▶ [WORK INSTRUCTION]:
Exact copies of all the lines below are required.

▶ [RECORD EXCERPTS]:
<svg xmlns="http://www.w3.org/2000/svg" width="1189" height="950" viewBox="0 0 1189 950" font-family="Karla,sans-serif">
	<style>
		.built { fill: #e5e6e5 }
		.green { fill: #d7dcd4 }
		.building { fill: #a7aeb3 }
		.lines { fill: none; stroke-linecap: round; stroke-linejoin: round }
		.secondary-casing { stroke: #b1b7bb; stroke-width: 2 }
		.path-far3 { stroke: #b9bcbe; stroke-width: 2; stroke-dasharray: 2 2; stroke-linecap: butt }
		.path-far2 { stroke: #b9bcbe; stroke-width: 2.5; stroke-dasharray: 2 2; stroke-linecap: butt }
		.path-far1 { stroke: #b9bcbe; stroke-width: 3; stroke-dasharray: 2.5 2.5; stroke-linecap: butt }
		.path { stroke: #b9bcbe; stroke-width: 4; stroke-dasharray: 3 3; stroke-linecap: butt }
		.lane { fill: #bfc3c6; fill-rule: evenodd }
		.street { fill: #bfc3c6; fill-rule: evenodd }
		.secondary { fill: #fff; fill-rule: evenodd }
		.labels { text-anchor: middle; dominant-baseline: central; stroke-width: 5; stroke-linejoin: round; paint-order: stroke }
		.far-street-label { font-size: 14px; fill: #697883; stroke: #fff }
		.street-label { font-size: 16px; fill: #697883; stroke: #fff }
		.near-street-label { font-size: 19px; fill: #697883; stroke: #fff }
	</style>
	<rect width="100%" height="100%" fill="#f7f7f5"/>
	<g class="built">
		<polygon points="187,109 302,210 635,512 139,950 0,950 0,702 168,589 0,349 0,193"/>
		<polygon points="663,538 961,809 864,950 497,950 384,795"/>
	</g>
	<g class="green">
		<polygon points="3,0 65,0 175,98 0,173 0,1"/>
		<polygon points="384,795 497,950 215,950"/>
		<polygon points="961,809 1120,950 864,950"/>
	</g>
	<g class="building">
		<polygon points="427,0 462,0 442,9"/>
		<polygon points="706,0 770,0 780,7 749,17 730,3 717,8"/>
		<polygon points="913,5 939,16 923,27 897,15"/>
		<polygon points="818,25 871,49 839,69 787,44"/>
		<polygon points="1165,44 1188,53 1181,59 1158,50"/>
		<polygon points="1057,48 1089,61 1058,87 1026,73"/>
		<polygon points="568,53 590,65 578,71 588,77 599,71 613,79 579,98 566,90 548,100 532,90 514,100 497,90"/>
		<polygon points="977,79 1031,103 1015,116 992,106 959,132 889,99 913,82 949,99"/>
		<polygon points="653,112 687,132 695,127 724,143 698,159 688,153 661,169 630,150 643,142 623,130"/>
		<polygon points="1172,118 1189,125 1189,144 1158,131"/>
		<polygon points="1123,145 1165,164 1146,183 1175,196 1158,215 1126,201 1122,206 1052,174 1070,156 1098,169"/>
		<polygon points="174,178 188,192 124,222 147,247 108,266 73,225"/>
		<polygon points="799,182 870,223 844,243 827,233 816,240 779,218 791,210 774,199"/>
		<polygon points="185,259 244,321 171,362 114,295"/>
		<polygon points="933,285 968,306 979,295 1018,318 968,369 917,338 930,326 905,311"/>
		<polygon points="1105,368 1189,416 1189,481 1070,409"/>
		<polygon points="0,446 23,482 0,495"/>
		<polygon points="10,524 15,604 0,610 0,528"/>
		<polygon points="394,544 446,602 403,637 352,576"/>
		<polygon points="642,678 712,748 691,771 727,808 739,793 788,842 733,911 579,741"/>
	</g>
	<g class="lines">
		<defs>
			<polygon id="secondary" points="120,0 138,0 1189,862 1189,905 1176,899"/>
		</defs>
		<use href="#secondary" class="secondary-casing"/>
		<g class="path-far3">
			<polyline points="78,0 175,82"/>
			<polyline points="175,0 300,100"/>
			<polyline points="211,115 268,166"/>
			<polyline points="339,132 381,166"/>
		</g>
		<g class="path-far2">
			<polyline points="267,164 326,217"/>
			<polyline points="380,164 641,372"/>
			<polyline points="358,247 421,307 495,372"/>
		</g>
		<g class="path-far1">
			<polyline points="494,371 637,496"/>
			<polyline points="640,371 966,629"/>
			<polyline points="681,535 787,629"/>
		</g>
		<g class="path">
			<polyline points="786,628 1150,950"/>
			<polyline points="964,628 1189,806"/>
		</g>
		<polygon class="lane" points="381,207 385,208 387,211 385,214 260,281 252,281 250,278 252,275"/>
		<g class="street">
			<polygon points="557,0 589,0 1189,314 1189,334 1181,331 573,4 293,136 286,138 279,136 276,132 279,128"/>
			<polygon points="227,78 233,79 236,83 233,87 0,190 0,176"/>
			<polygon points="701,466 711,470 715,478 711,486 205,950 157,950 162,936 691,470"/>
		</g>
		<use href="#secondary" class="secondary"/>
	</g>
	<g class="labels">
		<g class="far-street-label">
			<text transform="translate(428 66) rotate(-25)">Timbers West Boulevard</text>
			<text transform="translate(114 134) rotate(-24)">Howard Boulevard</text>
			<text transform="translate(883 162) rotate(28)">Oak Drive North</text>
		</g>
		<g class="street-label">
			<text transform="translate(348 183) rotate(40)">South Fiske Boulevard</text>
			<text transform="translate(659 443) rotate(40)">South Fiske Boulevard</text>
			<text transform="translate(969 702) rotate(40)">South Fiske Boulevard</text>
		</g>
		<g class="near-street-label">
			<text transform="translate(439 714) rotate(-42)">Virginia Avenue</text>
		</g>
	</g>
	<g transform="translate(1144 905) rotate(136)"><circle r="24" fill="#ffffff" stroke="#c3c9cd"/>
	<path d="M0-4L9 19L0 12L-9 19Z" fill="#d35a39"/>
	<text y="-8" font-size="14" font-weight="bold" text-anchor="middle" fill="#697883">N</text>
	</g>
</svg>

▶ [EXPECTED ANSWER]:
<svg xmlns="http://www.w3.org/2000/svg" width="1189" height="950" viewBox="0 0 1189 950" font-family="Karla,sans-serif">
	<style>
		.built { fill: #e5e6e5 }
		.green { fill: #d7dcd4 }
		.building { fill: #a7aeb3 }
		.lines { fill: none; stroke-linecap: round; stroke-linejoin: round }
		.secondary-casing { stroke: #b1b7bb; stroke-width: 2 }
		.path-far3 { stroke: #b9bcbe; stroke-width: 2; stroke-dasharray: 2 2; stroke-linecap: butt }
		.path-far2 { stroke: #b9bcbe; stroke-width: 2.5; stroke-dasharray: 2 2; stroke-linecap: butt }
		.path-far1 { stroke: #b9bcbe; stroke-width: 3; stroke-dasharray: 2.5 2.5; stroke-linecap: butt }
		.path { stroke: #b9bcbe; stroke-width: 4; stroke-dasharray: 3 3; stroke-linecap: butt }
		.lane { fill: #bfc3c6; fill-rule: evenodd }
		.street { fill: #bfc3c6; fill-rule: evenodd }
		.secondary { fill: #fff; fill-rule: evenodd }
		.labels { text-anchor: middle; dominant-baseline: central; stroke-width: 5; stroke-linejoin: round; paint-order: stroke }
		.far-street-label { font-size: 14px; fill: #697883; stroke: #fff }
		.street-label { font-size: 16px; fill: #697883; stroke: #fff }
		.near-street-label { font-size: 19px; fill: #697883; stroke: #fff }
	</style>
	<rect width="100%" height="100%" fill="#f7f7f5"/>
	<g class="built">
		<polygon points="187,109 302,210 635,512 139,950 0,950 0,702 168,589 0,349 0,193"/>
		<polygon points="663,538 961,809 864,950 497,950 384,795"/>
	</g>
	<g class="green">
		<polygon points="3,0 65,0 175,98 0,173 0,1"/>
		<polygon points="384,795 497,950 215,950"/>
		<polygon points="961,809 1120,950 864,950"/>
	</g>
	<g class="building">
		<polygon points="427,0 462,0 442,9"/>
		<polygon points="706,0 770,0 780,7 749,17 730,3 717,8"/>
		<polygon points="913,5 939,16 923,27 897,15"/>
		<polygon points="818,25 871,49 839,69 787,44"/>
		<polygon points="1165,44 1188,53 1181,59 1158,50"/>
		<polygon points="1057,48 1089,61 1058,87 1026,73"/>
		<polygon points="568,53 590,65 578,71 588,77 599,71 613,79 579,98 566,90 548,100 532,90 514,100 497,90"/>
		<polygon points="977,79 1031,103 1015,116 992,106 959,132 889,99 913,82 949,99"/>
		<polygon points="653,112 687,132 695,127 724,143 698,159 688,153 661,169 630,150 643,142 623,130"/>
		<polygon points="1172,118 1189,125 1189,144 1158,131"/>
		<polygon points="1123,145 1165,164 1146,183 1175,196 1158,215 1126,201 1122,206 1052,174 1070,156 1098,169"/>
		<polygon points="174,178 188,192 124,222 147,247 108,266 73,225"/>
		<polygon points="799,182 870,223 844,243 827,233 816,240 779,218 791,210 774,199"/>
		<polygon points="185,259 244,321 171,362 114,295"/>
		<polygon points="933,285 968,306 979,295 1018,318 968,369 917,338 930,326 905,311"/>
		<polygon points="1105,368 1189,416 1189,481 1070,409"/>
		<polygon points="0,446 23,482 0,495"/>
		<polygon points="10,524 15,604 0,610 0,528"/>
		<polygon points="394,544 446,602 403,637 352,576"/>
		<polygon points="642,678 712,748 691,771 727,808 739,793 788,842 733,911 579,741"/>
	</g>
	<g class="lines">
		<defs>
			<polygon id="secondary" points="120,0 138,0 1189,862 1189,905 1176,899"/>
		</defs>
		<use href="#secondary" class="secondary-casing"/>
		<g class="path-far3">
			<polyline points="78,0 175,82"/>
			<polyline points="175,0 300,100"/>
			<polyline points="211,115 268,166"/>
			<polyline points="339,132 381,166"/>
		</g>
		<g class="path-far2">
			<polyline points="267,164 326,217"/>
			<polyline points="380,164 641,372"/>
			<polyline points="358,247 421,307 495,372"/>
		</g>
		<g class="path-far1">
			<polyline points="494,371 637,496"/>
			<polyline points="640,371 966,629"/>
			<polyline points="681,535 787,629"/>
		</g>
		<g class="path">
			<polyline points="786,628 1150,950"/>
			<polyline points="964,628 1189,806"/>
		</g>
		<polygon class="lane" points="381,207 385,208 387,211 385,214 260,281 252,281 250,278 252,275"/>
		<g class="street">
			<polygon points="557,0 589,0 1189,314 1189,334 1181,331 573,4 293,136 286,138 279,136 276,132 279,128"/>
			<polygon points="227,78 233,79 236,83 233,87 0,190 0,176"/>
			<polygon points="701,466 711,470 715,478 711,486 205,950 157,950 162,936 691,470"/>
		</g>
		<use href="#secondary" class="secondary"/>
	</g>
	<g class="labels">
		<g class="far-street-label">
			<text transform="translate(428 66) rotate(-25)">Timbers West Boulevard</text>
			<text transform="translate(114 134) rotate(-24)">Howard Boulevard</text>
			<text transform="translate(883 162) rotate(28)">Oak Drive North</text>
		</g>
		<g class="street-label">
			<text transform="translate(348 183) rotate(40)">South Fiske Boulevard</text>
			<text transform="translate(659 443) rotate(40)">South Fiske Boulevard</text>
			<text transform="translate(969 702) rotate(40)">South Fiske Boulevard</text>
		</g>
		<g class="near-street-label">
			<text transform="translate(439 714) rotate(-42)">Virginia Avenue</text>
		</g>
	</g>
	<g transform="translate(1144 905) rotate(136)"><circle r="24" fill="#ffffff" stroke="#c3c9cd"/>
	<path d="M0-4L9 19L0 12L-9 19Z" fill="#d35a39"/>
	<text y="-8" font-size="14" font-weight="bold" text-anchor="middle" fill="#697883">N</text>
	</g>
</svg>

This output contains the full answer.